Just a week after introducing new AI-generated voices for its viral ChatGPT chatbot, including one called “Sky,” OpenAI has been forced to pull Sky from service. The reason? Accusations that Sky’s voice sounded too much like actress Scarlett Johansson’s performance as an AI assistant in the 2013 film “Her.”
The controversy highlights the tricky ethical terrain companies must navigate as artificial intelligence (AI) becomes increasingly advanced and realistic, raising questions around appropriating someone’s voice or likeness without consent.
What Happened?
When OpenAI unveiled the latest version of ChatGPT last week, one of the new features allowed users to engage with the AI through voice chat.
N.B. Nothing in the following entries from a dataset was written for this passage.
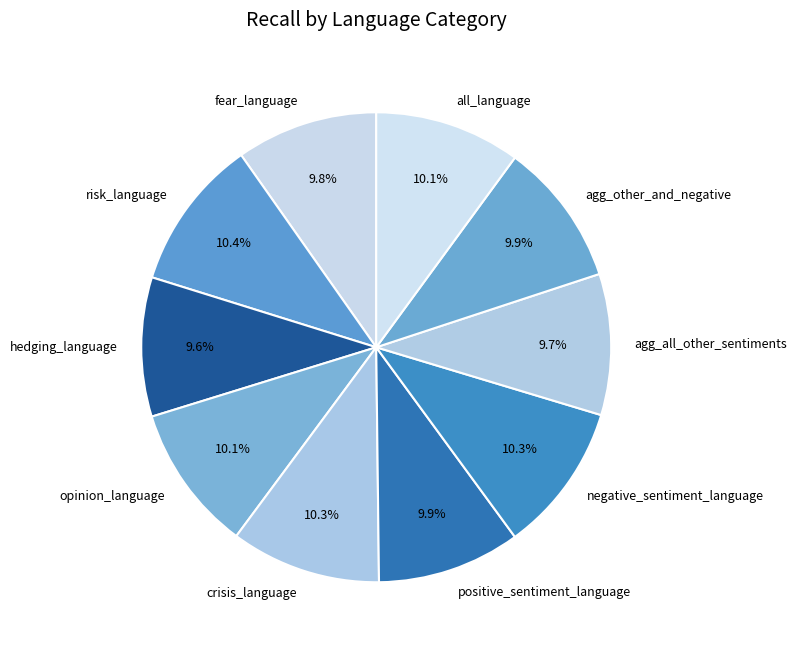

Combined, do agg_all_other_sentiments and all_language account for over 50%?

No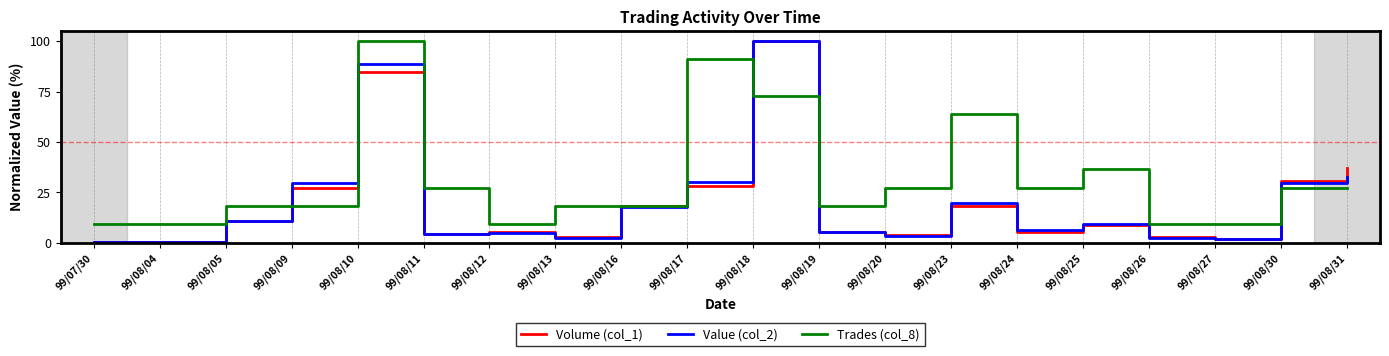

Between 99/08/16 and 99/08/24, which series saw the biggest shift?

Volume (col_1)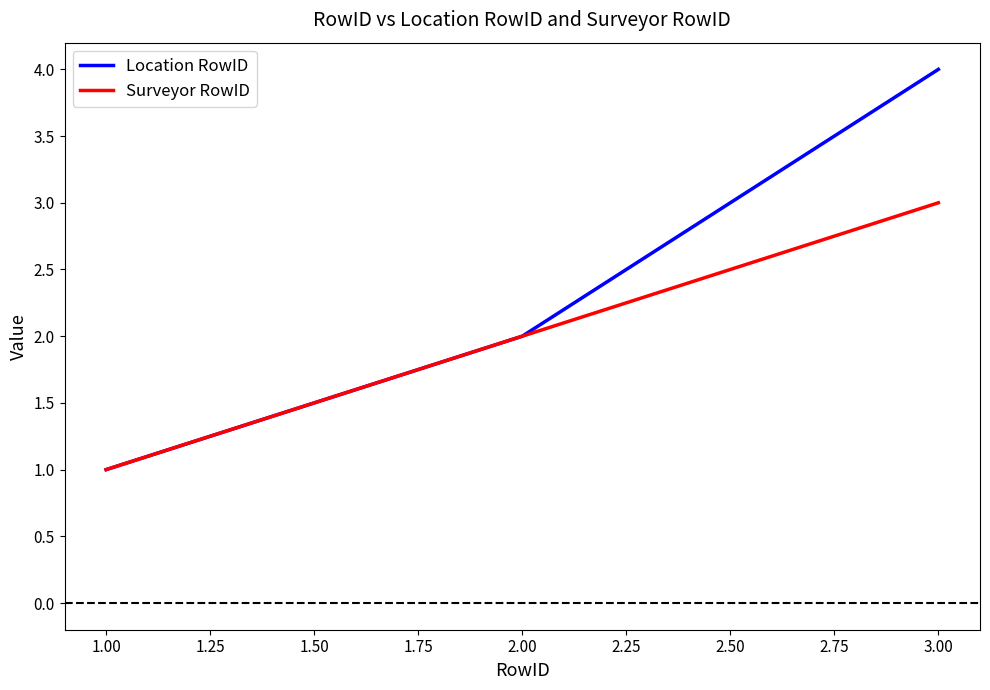

Which series has the largest total across all categories?

Location RowID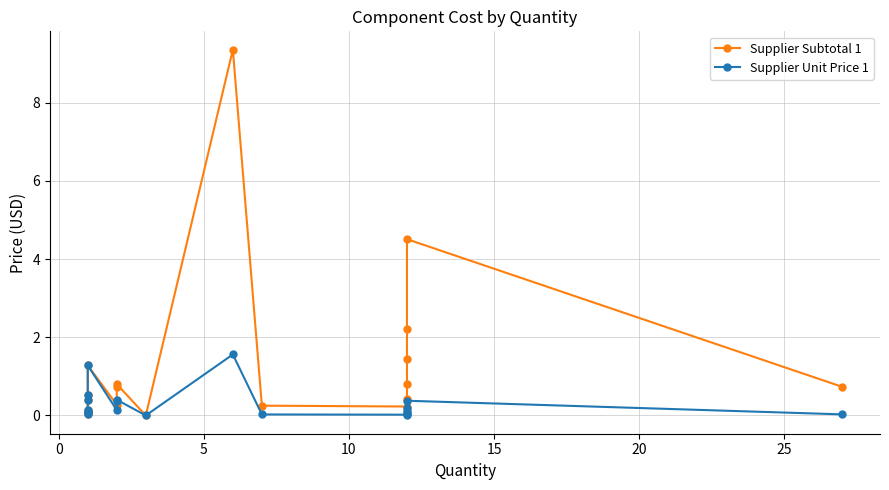

What is the greatest value displayed?

9.4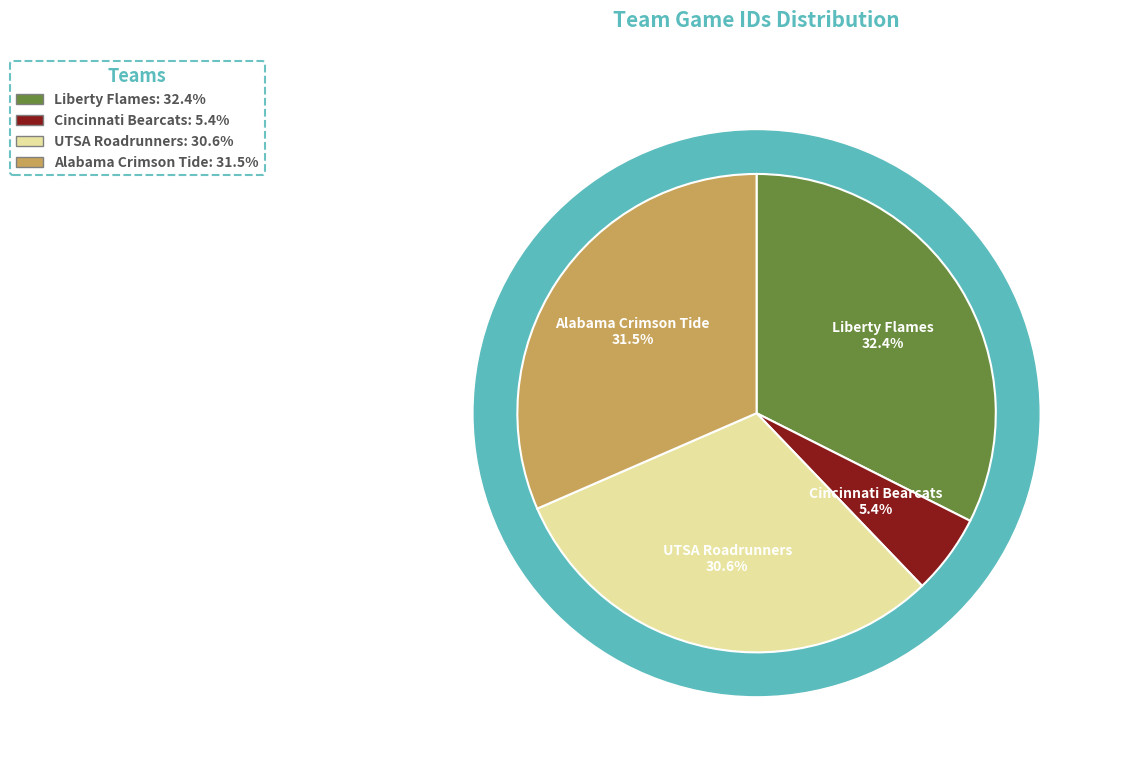

Between Alabama Crimson Tide and Liberty Flames, which is larger?

Liberty Flames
OpenAI offered five different AI-generated voice options, including the female-sounding “Sky.”
However, it didn’t take long for social media users to point out the striking similarity between Sky’s voice and Johansson’s performance voicing the AI system “Samantha” in the sci-fi romance “Her.” In that film, Johansson’s sultry tones helped bring the virtual assistant character to life as Joaquin Phoenix’s character fell in love with the AI.
Initially, OpenAI attempted to defuse the situation by explaining in a blog post how it selected and created the voices, stating that Sky’s voice came from “a different professional actress using her own natural speaking voice” and was not directly imitating Johansson.
But as the online backlash grew, with some claiming it was impossible to distinguish Sky from Johansson in “Her,” OpenAI made the decision to “pause the use of Sky” while working to address the concerns.
Johansson’s Objections
On Monday, Johansson released her own statement shedding more light on the situation. The acclaimed actress said she had been approached by OpenAI CEO Sam Altman about providing her voice for ChatGPT, but she declined the offer “for personal reasons.”
Johansson claimed that nine months after initially turning down Altman’s request, she was “shocked, angered and in disbelief” to hear how closely Sky resembled her voice from “Her” – to the point that even her friends and family couldn’t tell the difference.
The “Black Widow” star alleged that Altman tried contacting her again right before OpenAI’s product launch last week in the hopes she would reconsider, but the company publicized Sky’s voice before they had a chance to speak.
Adding to the controversy, Johansson pointed to a tweet from Altman on the day of the product event that appeared to reference “Her” and the idea of humans falling for AI assistants.
Deeper AI Concerns
The Sky voice situation taps into broader unease around the capabilities of modern AI systems to potentially misappropriate people’s identities, work, and likenesses without consent.
Infact, Johansson is already engaged in a legal battle against another AI company, Liska AI, over allegations it used her computer-generated likeness in marketing materials without permission.
In her statement, Johansson called for “appropriate legislation” to protect individuals’ rights from being violated by generative AI technologies that can replicate voices, images, and more with increasing realism.
“In a time when we are all grappling with deepfakes and the protection of our own likeness, our own work, our own identities, I believe these are questions that deserve absolutely clarity.”
How OpenAI Created the Voices
To create the voices like Sky, OpenAI said it worked with casting directors and voice actors, eventually selecting five professional performers out of over 400 submissions.
The actors were given scripts containing ChatGPT responses on different topics and recorded their natural speaking voices to generate the AI voices. OpenAI said it had “extensive coordination” with the actors over five months and discussed potential risks.
However, in line with its policy, OpenAI did not publicly identify the specific voice actors used for any of the AI voices, including Sky, in order to “protect their privacy.”
The company maintained that none of the voices, including Sky, directly imitated celebrities. But it acknowledged erring in the case of the Johansson-esque Sky voice.
“We believe that AI voices should not deliberately mimic a celebrity’s distinctive voice,” OpenAI stated, admitting “we made a mistake in dialing Sky’s voice too close” to Johansson’s.
The Future of AI Voices
Even as it pivoted on the Sky voice issue, OpenAI indicated its continued ambitions for voice and audio AI capabilities.
The company said it plans to introduce new AI-generated voices for ChatGPT in the future to “better match the diverse interests and preferences of users.” It also recently unveiled a text-to-audio AI system called Voice Engine, though chose not to publicly release it yet due to potential misuse risks.
OpenAI emphasized its voice actors are compensated “above top-of-market rates” and will continue being paid as long as their voices are used. The company said it remains committed to collaborating with voice artists on advancing the technology “in a way that respects actor rights.”
Whether the Johansson situation prompts wider guardrails or regulations around voice cloning and synthetic media remains to be seen. But it serves as a high-profile reminder that as AI capabilities accelerate, missteps involving people’s identities could become bigger flashpoints.